_Consigne_
Traduisez en anglais cette phrase de l'extrait sur les viandes sacrifiées aux divinités : « Les prescriptions liées au repas foisonnent dans la Bible. »

*** Extrait choisi

Beaucoup de personnes se demandent le comportement à tenir par rapport aux viandes que les autres groupes religieux sacrifient à leurs divinités et qu’ils partagent aux voisins et connaissances ? Le chrétien doit-il les consommer ou s’en abstenir ? Telle est la question à laquelle nous tenterons de répondre.

Une question biblique

Les prescriptions liées au repas foisonnent dans la Bible. Il nous suffit de signaler la longue liste des aliments purs et impurs dans l’Ancien Testament (cf. Lv 11, 1-47) et le respect scrupuleux de ces dispositions par le peuple de la première alliance. Nous signalons, pour exemple, la tragique histoire de Eléazar qui a préféré mourir que de simuler avoir mangé la viande de porc frappée d’interdiction dans l’alimentation des Juifs (cf. 2Mac 6, 13-31). Nous nous rappelons certainement saint Pierre qui a opposé un refus total à la consommation des animaux impurs qui se présentaient à lui dans une vision (cf. Ac 10, 9-23).

******
*** Matériel extrait

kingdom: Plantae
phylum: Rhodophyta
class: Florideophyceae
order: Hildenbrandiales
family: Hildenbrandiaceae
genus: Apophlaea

******

_Résultat attendu_
Meal-related prescriptions abound in the Bible.